In some areas, this also relates back to the Northern Ireland protocol. There is no doubt that we must ensure the highest level of standards in relation to veterinary medicines, human medicines and medical devices. In his response at Second Reading, the Minister indicated to me that the Government intended to implement the Northern Ireland protocol, but I ask how that squares with the UK internal market Bill, this Bill and the need to ensure that we have the highest standards for medicines, medical devices and veterinary medicines—how does this all square?
I note that the NHS Confederation will continue to follow developments, analyse the implications for the health sector in the UK and push for as much clarity as possible on the implementation of the Northern Ireland protocol from 1 January 2021. It has also been stated that Northern Ireland will remain part of the UK customs arrangements constitutionally, so HMRC—not EU officials—and the UK’s Medicines and Healthcare products Regulatory Agency should administer the necessary controls. The MHRA remains responsible for placing the goods on the market and monitoring products once sold, but they will have to be approved through the European procedures because Northern Ireland will be treated as a member state in terms of regulatory decisions.
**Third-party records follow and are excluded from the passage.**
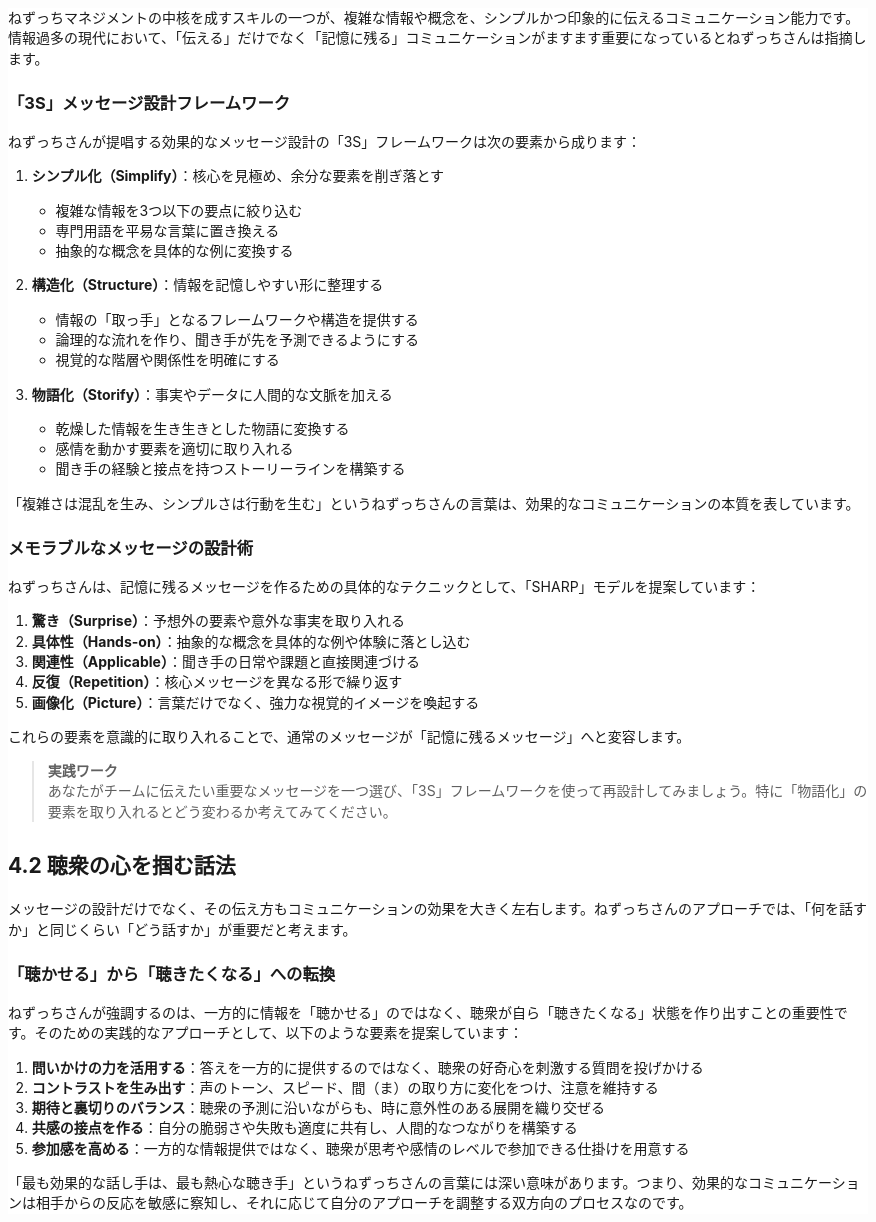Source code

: ねずっちマネジメントの中核を成すスキルの一つが、複雑な情報や概念を、シンプルかつ印象的に伝えるコミュニケーション能力です。情報過多の現代において、「伝える」だけでなく「記憶に残る」コミュニケーションがますます重要になっているとねずっちさんは指摘します。

### 「3S」メッセージ設計フレームワーク

ねずっちさんが提唱する効果的なメッセージ設計の「3S」フレームワークは次の要素から成ります：

1. **シンプル化（Simplify）**：核心を見極め、余分な要素を削ぎ落とす
   - 複雑な情報を3つ以下の要点に絞り込む
   - 専門用語を平易な言葉に置き換える
   - 抽象的な概念を具体的な例に変換する

2. **構造化（Structure）**：情報を記憶しやすい形に整理する
   - 情報の「取っ手」となるフレームワークや構造を提供する
   - 論理的な流れを作り、聞き手が先を予測できるようにする
   - 視覚的な階層や関係性を明確にする

3. **物語化（Storify）**：事実やデータに人間的な文脈を加える
   - 乾燥した情報を生き生きとした物語に変換する
   - 感情を動かす要素を適切に取り入れる
   - 聞き手の経験と接点を持つストーリーラインを構築する

「複雑さは混乱を生み、シンプルさは行動を生む」というねずっちさんの言葉は、効果的なコミュニケーションの本質を表しています。

### メモラブルなメッセージの設計術

ねずっちさんは、記憶に残るメッセージを作るための具体的なテクニックとして、「SHARP」モデルを提案しています：

1. **驚き（Surprise）**：予想外の要素や意外な事実を取り入れる
2. **具体性（Hands-on）**：抽象的な概念を具体的な例や体験に落とし込む
3. **関連性（Applicable）**：聞き手の日常や課題と直接関連づける
4. **反復（Repetition）**：核心メッセージを異なる形で繰り返す
5. **画像化（Picture）**：言葉だけでなく、強力な視覚的イメージを喚起する

これらの要素を意識的に取り入れることで、通常のメッセージが「記憶に残るメッセージ」へと変容します。

> **実践ワーク**  
> あなたがチームに伝えたい重要なメッセージを一つ選び、「3S」フレームワークを使って再設計してみましょう。特に「物語化」の要素を取り入れるとどう変わるか考えてみてください。

## 4.2 聴衆の心を掴む話法

メッセージの設計だけでなく、その伝え方もコミュニケーションの効果を大きく左右します。ねずっちさんのアプローチでは、「何を話すか」と同じくらい「どう話すか」が重要だと考えます。

### 「聴かせる」から「聴きたくなる」への転換

ねずっちさんが強調するのは、一方的に情報を「聴かせる」のではなく、聴衆が自ら「聴きたくなる」状態を作り出すことの重要性です。そのための実践的なアプローチとして、以下のような要素を提案しています：

1. **問いかけの力を活用する**：答えを一方的に提供するのではなく、聴衆の好奇心を刺激する質問を投げかける
2. **コントラストを生み出す**：声のトーン、スピード、間（ま）の取り方に変化をつけ、注意を維持する
3. **期待と裏切りのバランス**：聴衆の予測に沿いながらも、時に意外性のある展開を織り交ぜる
4. **共感の接点を作る**：自分の脆弱さや失敗も適度に共有し、人間的なつながりを構築する
5. **参加感を高める**：一方的な情報提供ではなく、聴衆が思考や感情のレベルで参加できる仕掛けを用意する

「最も効果的な話し手は、最も熱心な聴き手」というねずっちさんの言葉には深い意味があります。つまり、効果的なコミュニケーションは相手からの反応を敏感に察知し、それに応じて自分のアプローチを調整する双方向のプロセスなのです。
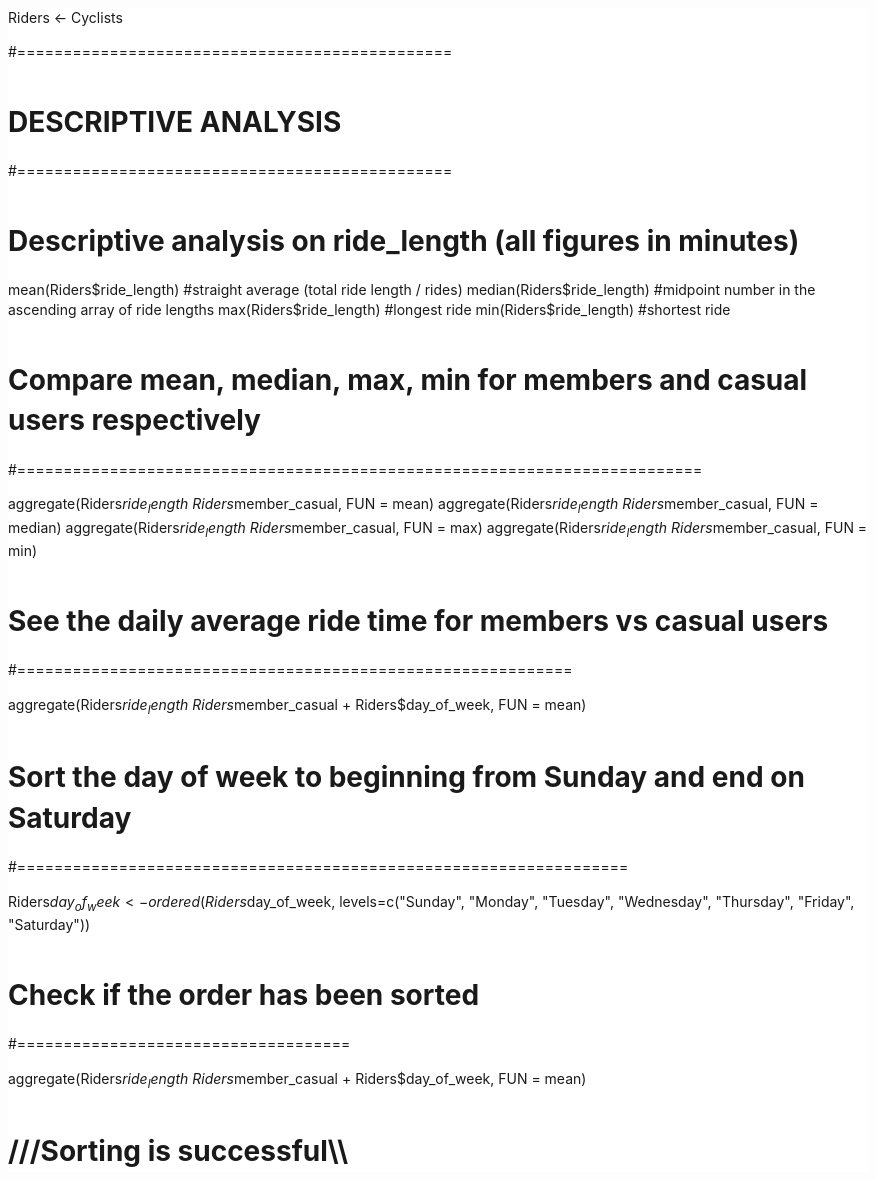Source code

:  Riders <- Cyclists
 
 
#===============================================
#  DESCRIPTIVE ANALYSIS
#===============================================
 
# Descriptive analysis on ride_length (all figures in minutes)

mean(Riders$ride_length) #straight average (total ride length / rides)
median(Riders$ride_length) #midpoint number in the ascending array of ride lengths
max(Riders$ride_length) #longest ride
min(Riders$ride_length) #shortest ride

 
# Compare mean, median, max, min for members and casual users respectively
#==========================================================================
 
aggregate(Riders$ride_length ~ Riders$member_casual, FUN = mean)
aggregate(Riders$ride_length ~ Riders$member_casual, FUN = median)
aggregate(Riders$ride_length ~ Riders$member_casual, FUN = max)
aggregate(Riders$ride_length ~ Riders$member_casual, FUN = min)


# See the daily average ride time for members vs casual users
#============================================================
 
aggregate(Riders$ride_length ~ Riders$member_casual + Riders$day_of_week, FUN = mean)


# Sort the day of week to beginning from Sunday and end on Saturday
#==================================================================

Riders$day_of_week <- ordered(Riders$day_of_week, levels=c("Sunday", "Monday", "Tuesday", "Wednesday", "Thursday", "Friday", "Saturday"))


# Check if the order has been sorted
#====================================
 
aggregate(Riders$ride_length ~ Riders$member_casual + Riders$day_of_week, FUN = mean)

# ///Sorting is successful\\\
There is also concern that there will be delays in the import and export of medicines and medical devices, which need to continue to reach patients as quickly as possible, and we must ensure that any such delays are minimised, particularly during a pandemic. Avoiding delays caused by tariffs and regulatory barriers requires the UK and the EU to reach agreement on shared standards, such as manufacturing and inspections, so that goods can be licensed for rapid release into the UK market, or vice versa. With potential new checks and the lack of clarity on how the regulatory framework will apply, this could create unnecessary delays and impact on individual patients but also on medical practitioners.
There is also a need, as the Northern Ireland Affairs Committee said, for the Government to commit to covering all costs to businesses for complying with the protocol, which includes the whole area of medicines. I ask the Minister, the noble Baroness, Lady Penn, what discussions she and the noble Lord, Lord Bethell, have had with Minister Swann in the Northern Ireland Executive, as the Minister responsible for the Department of Health, about these issues, particularly in relation to the measures to minimise and mitigate the impact of divergence and how that will be achieved. We want to ensure the least impact from regulatory divergence on the availability and accessibility of medical devices and any other forms of medicine, whether for humans or for animals.